La chose est moins radicale que dans la fonction publique : le gréviste
hors préavis n’est pas renvoyé au non–gréviste
mais à la règle de la grève, sur le fond cependant
c’est la même (nouvelle) donne. Aujourd’hui, faire grève,
cesser le travail sur la base stricte de la position de salarié
revient à se mettre en défaut par rapport à l’impératif
du travail – au sens que l’on vient de préciser (qui
présuppose ici le dépôt du préavis) et donc
être redevable d’une punition. Le non–paiement des jours
de grève s’apparente à une amende. Ce qui est en question,
à l’Éducation nationale comme à la SNCF, ce
n’est pas le motif de la grève, le fait de réclamer
le retrait de la loi Fillon, mais le fait même de la grève
c’est–à-dire la cessation du travail.
Le dévoiement du
droit de grève
§ 10 – La direction de la Régie des
Transports Marseillais refuse de payer le coût d’un conflit
qui n’implique pas directement l’entreprise et qui, en ce
sens, s’apparente à un « dévoiement du droit
de grève ». Ce dévoiement apparaît donc comme
un exercice indu du droit, comme le fait de l’exercer pour des motifs
qui dépassent les limites strictes de l’entreprise, c’est–à-dire
le rapport immédiat entre les salariés et leur employeurs.
Ce qui revient une fois de plus à affirmer avant toute chose l’impératif
du travail et donc son corollaire qui est la grève comme défaut
à cet impératif et donc les retenues de salaire comme punition.
§ 11 – Au–delà de leurs différences,
ces attitudes patronales et gouvernementales face à la question
du paiement des jours de grève constituent un ensemble cohérent
qui fait apparaître que le point d’achoppement est moins le
rejet de la loi Fillon et de la décentralisation, c’est–à-dire
l’enjeu immédiat du conflit, que le fait d’avoir fait
grève, d’avoir cessé le travail pour cela. Comme si
le statut même de la grève s’était modifié,
comme si l’on était sorti du cadre conflictuel habituel ou
encore comme si la conflictualité avait changé de nature.
§ 12 – Ici encore ont peut constater que le
patron de la RTM est en parfait accord avec Delevoye en ce qui concerne
l’impératif du travail : les salariés sont payés
pour travailler sur leur lieu de travail, s’ils ne le font pas,
ils ne sont pas payés. Une fois encore, c’est logique, certes,
mais dans sa crudité cette logique est radicalement différente
de celle à travers laquelle les conflits étaient auparavant
appréhendés. À sa manière, également,
la position de la SNCF sur les préavis de grève reconductible
participe de la même logique : en voulant dessaisir les salariés
de leur droit d’entrer en grève quand bon leur semble, elle
recadre strictement la grève sur le rapport de travail définit
par l’entreprise.

Lignes fournies:
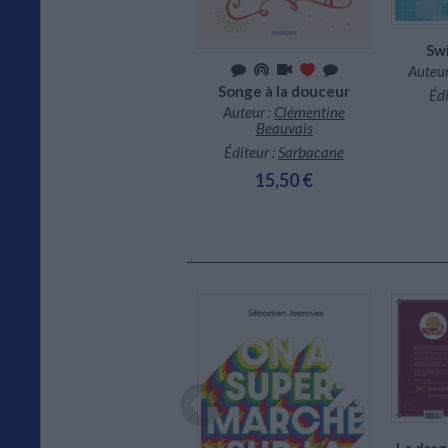
Sw
Riposte
Auteur
Auteur :
Louisa Reid
Songe à la douceur
Édi
Éditeur :
Bayard Jeunesse
Auteur :
Clémentine
Beauvais
14,90 €
Éditeur :
Sarbacane
15,50 €
Dispo
Expédié sous 10 à 15 j.
La drag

Tâche à réaliser:
Recopiez sans rien changer le passage du texte sur le paiement des jours de grève, de « Ce qui revient » à « salaire comme punition. » inclus.

Résultat attendu:
Ce qui revient une fois de plus à affirmer avant toute chose l’impératif
du travail et donc son corollaire qui est la grève comme défaut
à cet impératif et donc les retenues de salaire comme punition.